Soft Machine are an English rock and jazz band from Canterbury, named after the book The Soft Machine by William S. Burroughs. They were one of the central bands in the Canterbury scene. Though they achieved little commercial success, they are widely considered by critics to have been very influential in rock music, with AllMusic describing them as "one of the more influential bands of their era, and certainly one of the most influential underground ones."

Soft Machine (billed as The Soft Machine up to 1969 or 1970) were formed in mid-1966 by Robert Wyatt (drums, vocals), Kevin Ayers (bass, guitar, vocals), Daevid Allen (guitar) and Mike Ratledge (organ) plus, for the first few gigs only, American guitarist Larry Nowlin. Allen, Wyatt and future bassist Hugh Hopper had first played together in the Daevid Allen Trio in 1963, occasionally accompanied by Ratledge. Wyatt, Ayers and Hopper had been founding members of The Wilde Flowers, later incarnations of which would include future members of another Canterbury band, Caravan.

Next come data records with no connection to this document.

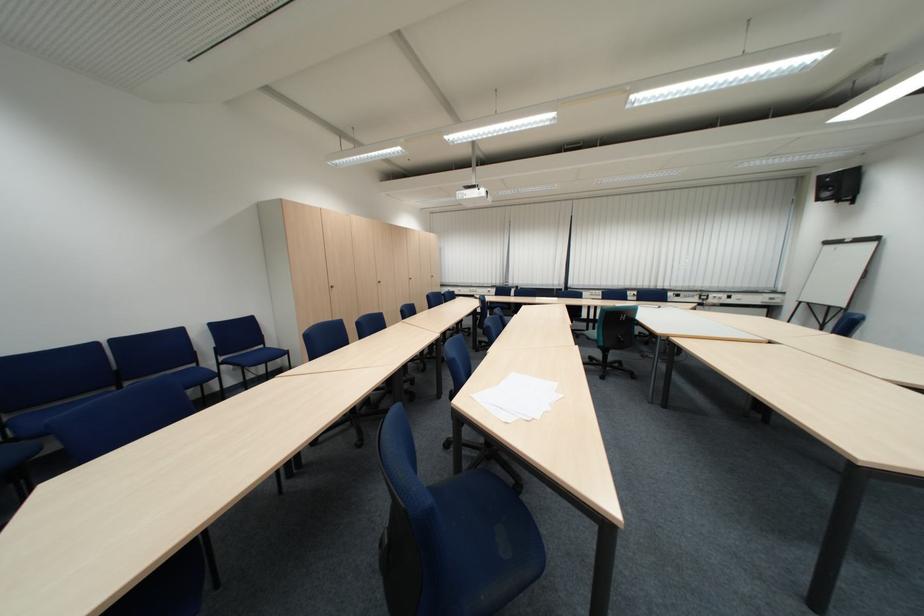
Where would you sit the blue chair sitting surface? Please return your answer as a coordinate pair (x, y).

(495, 517)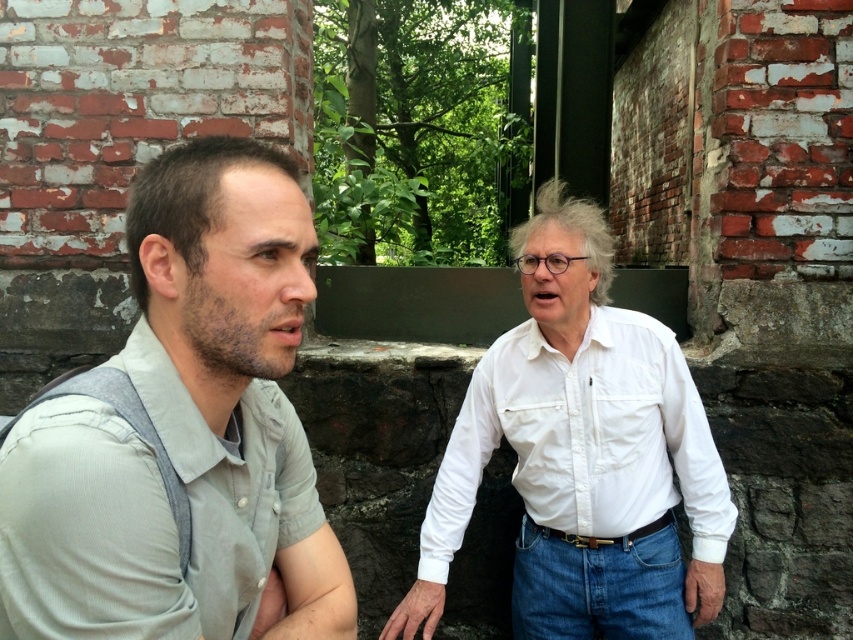
Question: Among these objects, which one is nearest to the camera?

Choices:
 (A) white cotton shirt at center
 (B) gray cotton shirt at left

Answer: (B)

Question: Considering the relative positions of gray cotton shirt at left and white cotton shirt at center in the image provided, where is gray cotton shirt at left located with respect to white cotton shirt at center?

Choices:
 (A) left
 (B) right

Answer: (A)

Question: Can you confirm if gray cotton shirt at left is wider than white cotton shirt at center?

Choices:
 (A) yes
 (B) no

Answer: (B)

Question: Does gray cotton shirt at left have a greater width compared to white cotton shirt at center?

Choices:
 (A) yes
 (B) no

Answer: (B)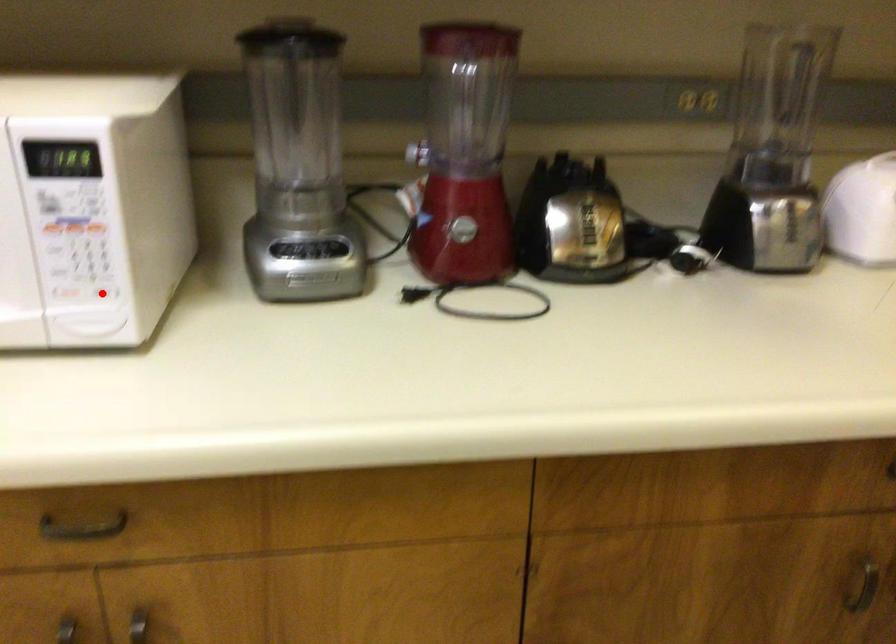
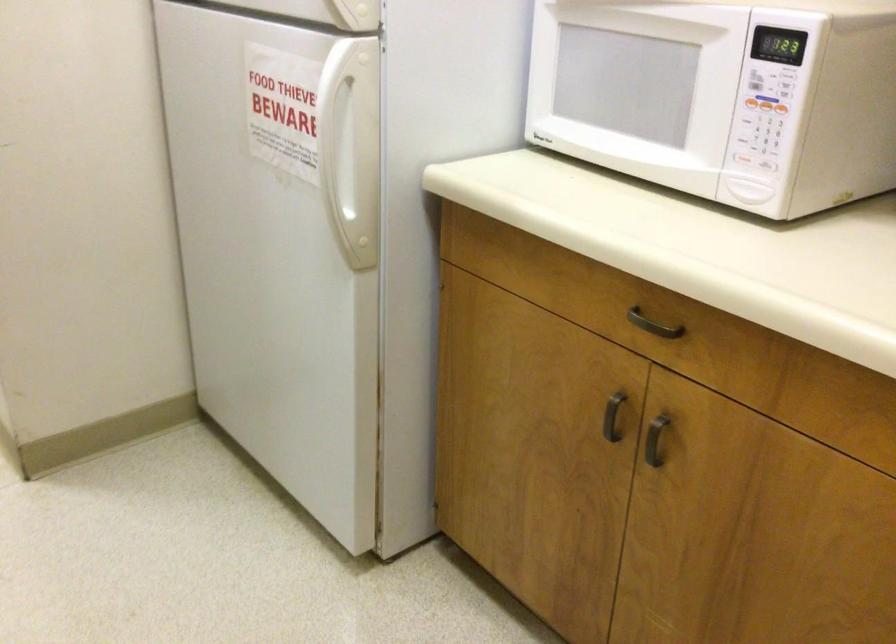
Question: A red point is marked in image1. In image2, is the corresponding 3D point closer to the camera or farther? Reply with the corresponding letter.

This first Soft Machine line-up became involved in the early UK underground, featuring prominently at the UFO Club, and subsequently other London clubs like the Speakeasy Club and Middle Earth. Their first single, 'Love Makes Sweet Music' (recorded 5 February 1967, produced by Chas Chandler), was released on Polydor Records in February, backed with 'Feelin' Reelin' Squeelin' (January 1967, produced by Kim Fowley—rumored to have Jimi Hendrix, who was recording "Hey Joe" in the same studio, playing rhythm guitar). In April 1967 they recorded seven demo songs with producer Giorgio Gomelsky in De Lane Lea Studios that remained unreleased until 1971 in a dispute over studio costs. They also played in the Netherlands, Germany and on the French Riviera. During July and August 1967, Gomelsky booked shows all along the Côte d'Azur with the band's most famous early gig taking place in the village square of Saint-Tropez. This led to an invitation to perform at producer Eddie Barclay's trendy "Nuit Psychédélique[]", performing a forty-minute rendering of "We Did It Again", singing the refrain over and over, achieving a trance-like quality. This made them instant darlings of the Parisian "in" crowd, resulting in invitations to appear on leading television shows and at the Paris Biennale in October 1967. Upon their return from their sojourn in France, Allen (an Australian) was denied re-entry to the United Kingdom, so the group continued as a trio, while he returned to Paris to form Gong.